La Pologne était sous le choc lundi après la décapitation par les talibans pakistanais d'un ingénieur, Piotr Stanczak, le premier Polonais jamais exécuté par des islamistes depuis l'engagement de forces polonaises en Afghanistan et en Irak.

«Jamais en Pologne nous n'avions eu affaire à ce genre de situation», a déclaré à la télévision le conseiller du premier ministre à la sécurité Jacek Cichocki.

«On voyait des films concernant des ressortissants d'autres pays, des Américains, des Britanniques, mais pas de Polonais».

Le ministre des Affaires étrangères, Radoslaw Sikorski, venait d'annoncer que «le pire» était confirmé après l'authentification d'une vidéo diffusée la veille par les talibans et présentée comme étant l'enregistrement de l'exécution de l'ingénieur.

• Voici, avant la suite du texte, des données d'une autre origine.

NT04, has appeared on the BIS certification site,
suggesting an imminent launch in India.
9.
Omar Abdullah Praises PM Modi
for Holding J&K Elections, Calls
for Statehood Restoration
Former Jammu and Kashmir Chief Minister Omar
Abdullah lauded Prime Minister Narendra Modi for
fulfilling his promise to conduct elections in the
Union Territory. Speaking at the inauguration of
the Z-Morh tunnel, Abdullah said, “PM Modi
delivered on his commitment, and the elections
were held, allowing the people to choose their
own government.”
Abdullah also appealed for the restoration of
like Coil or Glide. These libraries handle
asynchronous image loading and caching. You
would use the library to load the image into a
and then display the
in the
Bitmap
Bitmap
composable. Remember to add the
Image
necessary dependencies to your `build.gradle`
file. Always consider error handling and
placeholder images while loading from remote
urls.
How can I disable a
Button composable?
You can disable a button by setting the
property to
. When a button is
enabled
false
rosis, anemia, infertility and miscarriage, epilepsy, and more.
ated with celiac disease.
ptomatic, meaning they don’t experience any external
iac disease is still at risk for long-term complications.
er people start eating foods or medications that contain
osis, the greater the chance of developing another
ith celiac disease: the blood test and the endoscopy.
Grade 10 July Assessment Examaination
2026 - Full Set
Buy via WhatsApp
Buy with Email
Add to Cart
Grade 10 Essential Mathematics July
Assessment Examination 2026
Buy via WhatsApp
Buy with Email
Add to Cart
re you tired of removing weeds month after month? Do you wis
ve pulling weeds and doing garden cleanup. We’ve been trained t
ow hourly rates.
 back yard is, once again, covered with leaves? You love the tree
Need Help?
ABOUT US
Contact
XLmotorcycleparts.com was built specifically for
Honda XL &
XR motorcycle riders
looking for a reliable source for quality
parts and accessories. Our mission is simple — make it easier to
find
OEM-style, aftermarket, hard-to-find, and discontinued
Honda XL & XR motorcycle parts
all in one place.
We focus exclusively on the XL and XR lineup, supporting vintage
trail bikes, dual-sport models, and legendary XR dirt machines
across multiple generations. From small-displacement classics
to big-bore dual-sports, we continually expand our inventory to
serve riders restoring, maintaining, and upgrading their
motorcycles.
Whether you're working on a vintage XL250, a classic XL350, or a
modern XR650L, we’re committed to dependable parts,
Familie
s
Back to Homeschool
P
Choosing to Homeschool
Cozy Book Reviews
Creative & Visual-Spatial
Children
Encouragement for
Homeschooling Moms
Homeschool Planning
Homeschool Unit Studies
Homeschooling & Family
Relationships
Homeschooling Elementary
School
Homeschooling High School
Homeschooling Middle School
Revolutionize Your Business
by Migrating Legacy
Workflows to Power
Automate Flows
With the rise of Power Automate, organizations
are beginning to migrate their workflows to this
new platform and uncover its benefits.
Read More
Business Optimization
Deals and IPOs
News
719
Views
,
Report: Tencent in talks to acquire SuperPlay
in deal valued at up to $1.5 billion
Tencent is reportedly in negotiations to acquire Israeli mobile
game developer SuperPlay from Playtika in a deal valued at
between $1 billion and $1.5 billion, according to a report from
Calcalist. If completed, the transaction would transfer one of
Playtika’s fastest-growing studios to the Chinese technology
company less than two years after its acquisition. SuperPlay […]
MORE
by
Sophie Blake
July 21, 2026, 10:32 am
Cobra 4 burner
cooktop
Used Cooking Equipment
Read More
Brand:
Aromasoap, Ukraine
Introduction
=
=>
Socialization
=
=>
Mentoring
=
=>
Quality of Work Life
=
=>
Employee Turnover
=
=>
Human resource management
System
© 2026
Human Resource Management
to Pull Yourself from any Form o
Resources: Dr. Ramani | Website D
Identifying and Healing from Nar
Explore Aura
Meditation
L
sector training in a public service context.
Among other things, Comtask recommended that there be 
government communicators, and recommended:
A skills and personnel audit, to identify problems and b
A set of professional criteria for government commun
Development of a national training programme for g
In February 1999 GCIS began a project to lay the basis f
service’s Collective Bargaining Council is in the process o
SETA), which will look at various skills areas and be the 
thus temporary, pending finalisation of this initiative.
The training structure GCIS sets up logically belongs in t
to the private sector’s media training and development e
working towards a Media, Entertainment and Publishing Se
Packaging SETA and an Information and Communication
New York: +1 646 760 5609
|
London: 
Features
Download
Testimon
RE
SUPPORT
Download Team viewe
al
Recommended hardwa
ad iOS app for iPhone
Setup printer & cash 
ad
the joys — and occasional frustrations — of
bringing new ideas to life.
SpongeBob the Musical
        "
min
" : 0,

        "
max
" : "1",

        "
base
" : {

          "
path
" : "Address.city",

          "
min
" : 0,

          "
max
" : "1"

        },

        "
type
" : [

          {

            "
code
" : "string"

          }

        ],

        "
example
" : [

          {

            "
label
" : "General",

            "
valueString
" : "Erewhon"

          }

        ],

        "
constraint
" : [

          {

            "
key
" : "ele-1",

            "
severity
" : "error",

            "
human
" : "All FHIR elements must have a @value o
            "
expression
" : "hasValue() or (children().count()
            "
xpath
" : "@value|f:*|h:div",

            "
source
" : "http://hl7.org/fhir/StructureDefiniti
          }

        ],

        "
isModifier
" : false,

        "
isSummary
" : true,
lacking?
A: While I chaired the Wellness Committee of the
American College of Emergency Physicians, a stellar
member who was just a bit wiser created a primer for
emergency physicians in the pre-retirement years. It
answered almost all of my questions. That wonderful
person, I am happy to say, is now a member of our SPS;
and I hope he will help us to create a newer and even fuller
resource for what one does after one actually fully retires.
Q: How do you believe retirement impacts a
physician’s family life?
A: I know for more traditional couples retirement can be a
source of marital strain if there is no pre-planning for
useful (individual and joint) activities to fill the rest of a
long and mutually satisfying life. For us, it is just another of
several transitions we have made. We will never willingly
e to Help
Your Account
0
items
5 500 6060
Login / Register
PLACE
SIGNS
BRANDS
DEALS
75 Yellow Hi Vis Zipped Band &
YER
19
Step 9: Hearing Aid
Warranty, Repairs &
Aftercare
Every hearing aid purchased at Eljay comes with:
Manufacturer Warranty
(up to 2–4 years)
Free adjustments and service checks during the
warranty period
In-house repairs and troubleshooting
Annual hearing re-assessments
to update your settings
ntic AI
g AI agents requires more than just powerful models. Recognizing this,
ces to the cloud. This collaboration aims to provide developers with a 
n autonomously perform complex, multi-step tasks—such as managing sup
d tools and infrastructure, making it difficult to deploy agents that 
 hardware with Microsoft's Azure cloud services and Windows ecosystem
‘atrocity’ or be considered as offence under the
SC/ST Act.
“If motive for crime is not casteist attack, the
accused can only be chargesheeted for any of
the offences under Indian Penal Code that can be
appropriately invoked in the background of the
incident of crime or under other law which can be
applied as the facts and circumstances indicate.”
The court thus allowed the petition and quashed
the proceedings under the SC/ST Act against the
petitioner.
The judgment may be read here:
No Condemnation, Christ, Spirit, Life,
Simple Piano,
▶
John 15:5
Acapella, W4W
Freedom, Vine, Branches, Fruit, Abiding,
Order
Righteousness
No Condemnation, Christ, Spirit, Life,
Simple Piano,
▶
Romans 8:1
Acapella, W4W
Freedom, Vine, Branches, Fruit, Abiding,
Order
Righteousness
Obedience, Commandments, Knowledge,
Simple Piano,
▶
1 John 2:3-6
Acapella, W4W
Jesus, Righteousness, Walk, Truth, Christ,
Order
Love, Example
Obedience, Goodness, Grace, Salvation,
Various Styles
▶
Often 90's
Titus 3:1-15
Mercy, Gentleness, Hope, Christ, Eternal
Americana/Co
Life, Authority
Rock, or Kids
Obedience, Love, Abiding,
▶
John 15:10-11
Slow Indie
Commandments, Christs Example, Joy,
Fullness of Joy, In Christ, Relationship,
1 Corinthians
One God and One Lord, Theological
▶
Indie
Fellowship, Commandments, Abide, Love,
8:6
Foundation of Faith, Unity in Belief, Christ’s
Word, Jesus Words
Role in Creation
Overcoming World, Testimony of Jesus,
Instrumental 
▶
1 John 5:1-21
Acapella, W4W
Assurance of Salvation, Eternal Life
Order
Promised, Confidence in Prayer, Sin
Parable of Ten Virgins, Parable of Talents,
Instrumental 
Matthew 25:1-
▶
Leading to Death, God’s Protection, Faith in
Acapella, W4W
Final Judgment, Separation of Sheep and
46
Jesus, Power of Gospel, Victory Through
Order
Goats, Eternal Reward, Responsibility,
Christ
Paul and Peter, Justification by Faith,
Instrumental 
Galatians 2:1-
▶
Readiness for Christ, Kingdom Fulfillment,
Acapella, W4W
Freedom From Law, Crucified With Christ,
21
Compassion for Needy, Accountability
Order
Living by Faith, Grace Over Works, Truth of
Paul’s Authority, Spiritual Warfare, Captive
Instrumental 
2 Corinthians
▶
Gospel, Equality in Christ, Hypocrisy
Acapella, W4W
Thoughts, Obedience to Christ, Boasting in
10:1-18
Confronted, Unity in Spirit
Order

«Maintenant que nous ne pouvons plus sauver notre compatriote, nous allons nous efforcer de punir ses assassins», a affirmé le ministre, expliquant qu'après des consultations avec son collègue de la Justice, Varsovie lancerait des mandats d'arrêt à l'encontre des suspects.

Des militants du Mouvement des talibans pakistanais, lié à Al-Qaeda, ont diffusé dimanche la vidéo, visionnée par l'AFP, de la décapitation de l'otage polonais qu'ils affirmaient avoir tué parce qu'Islamabad refusait de libérer des rebelles détenus.

Selon le gouvernement polonais, parmi ces quatre rebelles figurait l'assassin du journaliste américain Daniel Pearl, exécuté en 2002 au Pakistan. Les ravisseurs exigeaient aussi que Varsovie retire ses 1.600 militaires déployés en Afghanistan.

Piotr Stanczak, 42 ans, père d'un garçon de 13 ans, avait été capturé le 28 septembre dans le nord-ouest du Pakistan. Il travaillait pour une compagnie polonaise de prospection géophysique Geofizyka Krakow.

La nouvelle de sa mort faisait lundi la Une de tous les journaux nationaux, dont certains diffusaient une image de la vidéo le montrant entouré de deux de ses ravisseurs armés.

«On a tué un Polonais» clamait le quotidien conservateur Rzeczpospolita, «Tué ! Les talibans ont assassiné un Polonais» titrait le grand quotidien de qualité Gazeta Wyborcza (centre-gauche), et faisait témoigner la soeur de la victime.

«Les crapules, ils ont tué un Polonais», affichait sur une première page noire ornée d'un bandeau de deuil le tabloïd Fakt.

Mais au-delà des titres, les commentaires commençaient déjà à poser la question de la façon dont le gouvernement du premier ministre Donald Tusk a traité la crise.

«Le gouvernement polonais, a-t-il tout fait ?», s'interrogeait Gazeta Wyborcza. «Les autorités polonaises ont-elles quelque chose à se reprocher ?», demandait Rzeczpospolita.

«L'opinion publique a accordé une très grand confiance à la diplomatie polonaise et aux services sur la question du Polonais enlevé. Il est temps de vérifier quel usage a été fait de cette confiance», avertissait Dziennik (centre-droite).

Plusieurs étrangers se trouvent entre les mains de ravisseurs au Pakistan.

Le 2 février, l'Américain John Solecki, chef de l'antenne du Haut-Commissariat de l'ONU pour les Réfugiés (HCR) dans la province du Baloutchistan (sud) a été kidnappé par des hommes armés.

Un diplomate iranien, le consul général d'Afghanistan à Peshawar, ainsi qu'une journaliste canadienne ont également été enlevés dans le nord-ouest à l'automne et n'ont pas été libérés à ce jour.